Required work = Copy each of the following lines character for character, keeping their order and line breaks.

Data supplied =
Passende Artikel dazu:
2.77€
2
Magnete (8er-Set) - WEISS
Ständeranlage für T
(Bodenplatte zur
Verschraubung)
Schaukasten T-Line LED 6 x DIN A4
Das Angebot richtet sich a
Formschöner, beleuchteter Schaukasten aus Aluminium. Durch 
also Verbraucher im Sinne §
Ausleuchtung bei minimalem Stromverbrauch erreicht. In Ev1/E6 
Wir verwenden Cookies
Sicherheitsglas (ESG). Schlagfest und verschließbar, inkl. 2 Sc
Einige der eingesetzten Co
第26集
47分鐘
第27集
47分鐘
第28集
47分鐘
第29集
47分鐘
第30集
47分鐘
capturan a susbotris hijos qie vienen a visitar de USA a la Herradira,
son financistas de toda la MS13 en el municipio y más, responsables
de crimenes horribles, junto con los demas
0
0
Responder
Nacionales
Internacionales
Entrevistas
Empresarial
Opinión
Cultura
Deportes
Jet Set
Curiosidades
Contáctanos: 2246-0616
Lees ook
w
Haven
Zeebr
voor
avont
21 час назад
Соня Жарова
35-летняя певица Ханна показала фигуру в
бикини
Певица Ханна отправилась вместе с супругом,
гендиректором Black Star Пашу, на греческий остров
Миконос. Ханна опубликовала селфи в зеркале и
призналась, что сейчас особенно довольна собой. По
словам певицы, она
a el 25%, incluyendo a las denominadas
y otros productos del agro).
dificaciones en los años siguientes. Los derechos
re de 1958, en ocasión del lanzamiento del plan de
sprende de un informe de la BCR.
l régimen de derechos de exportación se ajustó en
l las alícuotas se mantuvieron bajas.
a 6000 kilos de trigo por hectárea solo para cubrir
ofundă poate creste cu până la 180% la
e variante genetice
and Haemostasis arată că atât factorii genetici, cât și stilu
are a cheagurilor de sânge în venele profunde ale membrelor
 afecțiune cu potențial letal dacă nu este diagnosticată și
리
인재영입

Answer box =
Passende Artikel dazu:
2.77€
2
Magnete (8er-Set) - WEISS
Ständeranlage für T
(Bodenplatte zur
Verschraubung)
Schaukasten T-Line LED 6 x DIN A4
Das Angebot richtet sich a
Formschöner, beleuchteter Schaukasten aus Aluminium. Durch 
also Verbraucher im Sinne §
Ausleuchtung bei minimalem Stromverbrauch erreicht. In Ev1/E6 
Wir verwenden Cookies
Sicherheitsglas (ESG). Schlagfest und verschließbar, inkl. 2 Sc
Einige der eingesetzten Co
第26集
47分鐘
第27集
47分鐘
第28集
47分鐘
第29集
47分鐘
第30集
47分鐘
capturan a susbotris hijos qie vienen a visitar de USA a la Herradira,
son financistas de toda la MS13 en el municipio y más, responsables
de crimenes horribles, junto con los demas
0
0
Responder
Nacionales
Internacionales
Entrevistas
Empresarial
Opinión
Cultura
Deportes
Jet Set
Curiosidades
Contáctanos: 2246-0616
Lees ook
w
Haven
Zeebr
voor
avont
21 час назад
Соня Жарова
35-летняя певица Ханна показала фигуру в
бикини
Певица Ханна отправилась вместе с супругом,
гендиректором Black Star Пашу, на греческий остров
Миконос. Ханна опубликовала селфи в зеркале и
призналась, что сейчас особенно довольна собой. По
словам певицы, она
a el 25%, incluyendo a las denominadas
y otros productos del agro).
dificaciones en los años siguientes. Los derechos
re de 1958, en ocasión del lanzamiento del plan de
sprende de un informe de la BCR.
l régimen de derechos de exportación se ajustó en
l las alícuotas se mantuvieron bajas.
a 6000 kilos de trigo por hectárea solo para cubrir
ofundă poate creste cu până la 180% la
e variante genetice
and Haemostasis arată că atât factorii genetici, cât și stilu
are a cheagurilor de sânge în venele profunde ale membrelor
 afecțiune cu potențial letal dacă nu este diagnosticată și
리
인재영입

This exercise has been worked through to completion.